By Damien Rider

This process simulates or mimics your ideal outcome to how you would want to be able to handle stress in your life with heightened sensory perception.

We’re going to talk more about how the senses stimulate the mind and how the simulation that occurs is supporting your goal of living a more progressive, healthy life.

How The Senses Stimulate The Mind

“The human capacity for burden is like bamboo – far more flexible than you’d ever believe at first glance.”
Jodi Picoult

The brain is designed to help us perceive and understand the world around us. From the time we are babies, we begin using the six senses (sight, touch, hear, smell, taste, and space) to help us gain data on our world.

Similar to breathing, these senses have involuntary and voluntary elements. The fact that you can use all of these senses is involuntary. You also intake information involuntarily all the time due to the environment and others around you, but you can also choose to use your senses… for example: maybe you light a candle to see and smell something warm and comforting in your home or you love the texture of your favorite sweater, so you put it on.

We began with the conscious breath and connecting to ourselves. We observe how the breath feels. Then, we begin to add in the elements, one at a time… you’ve noticed that while doing this, you begin widening the function and connection of sight, touch, sound and space.

Before you know it, you’re using the techniques all day long and can feel more present and grounded, instead of over stimulated. You taste and savor your food. You really listen to what you hear in conversations. You notice and see things in your environment you’ve never taken the time to appreciate, and so on.
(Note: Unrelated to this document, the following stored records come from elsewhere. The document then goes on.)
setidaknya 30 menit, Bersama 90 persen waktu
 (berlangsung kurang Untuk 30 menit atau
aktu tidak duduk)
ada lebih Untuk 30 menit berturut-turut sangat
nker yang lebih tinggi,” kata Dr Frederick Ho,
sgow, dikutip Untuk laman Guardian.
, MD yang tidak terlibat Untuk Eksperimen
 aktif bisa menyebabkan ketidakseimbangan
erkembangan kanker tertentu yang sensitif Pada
Altering your feeling of complacent to discovery, just as when we are babies taking in the new sensations.

By connecting to each of the senses individually with a calm breath, your mind can emotionally reprocess your association with each of the senses and your experience of them.

The Importance of Sensory Stimulation and Simulation

Why is it important to reprocess our association with senses?

This has to do with your subconscious mind and behaviors. The senses and memories you have attached to them using the data you’ve been collecting and storing in your mind your entire life drives many of your behaviors.

The sight of the ocean is calming to some people and scary to others depending on their perception. The smell of a home- cooked meal may remind you of your grandmother’s kitchen or an exotic far away land depending on your identity and experiences. Maybe an airplane ride is a terrifying thought for you and a leisurely convenience for others, or fireworks are a beautiful sight to your children and a sleepless, hypervigilant night to you.

Involuntarily, happy memories and triggers alike are mimicked through sensory input. When that sensory input occurs, the subconscious part of your brain can stop being present and instead have the exact same chemical responses that you did at the time of a memory. If that memory is distressing or upsetting, then even if you don’t consciously realize it, your mood will shift, and your behavior can be altered.

In life, we simply can’t avoid all our triggers. We can’t hide from the world and limit our capacity to achieve. Instead, we have to face them and find a way to move forward with calm- focus and confidence. Those desires may be what brought you to this book in the first place.

Through your reprocessing, your mind begins to unlearn old habits and beliefs that no longer serve you. Maybe they once kept you safe or could be used as a coping mechanism, but now your mind is ready to be free and move on, clearing way for new experiences and memories.

With the breath, elements, senses, progressive movement, and your daily life, every part of your senses are being stimulated, and reprocessing is occurring down to the subconscious level so that you can find freedom and inner peace.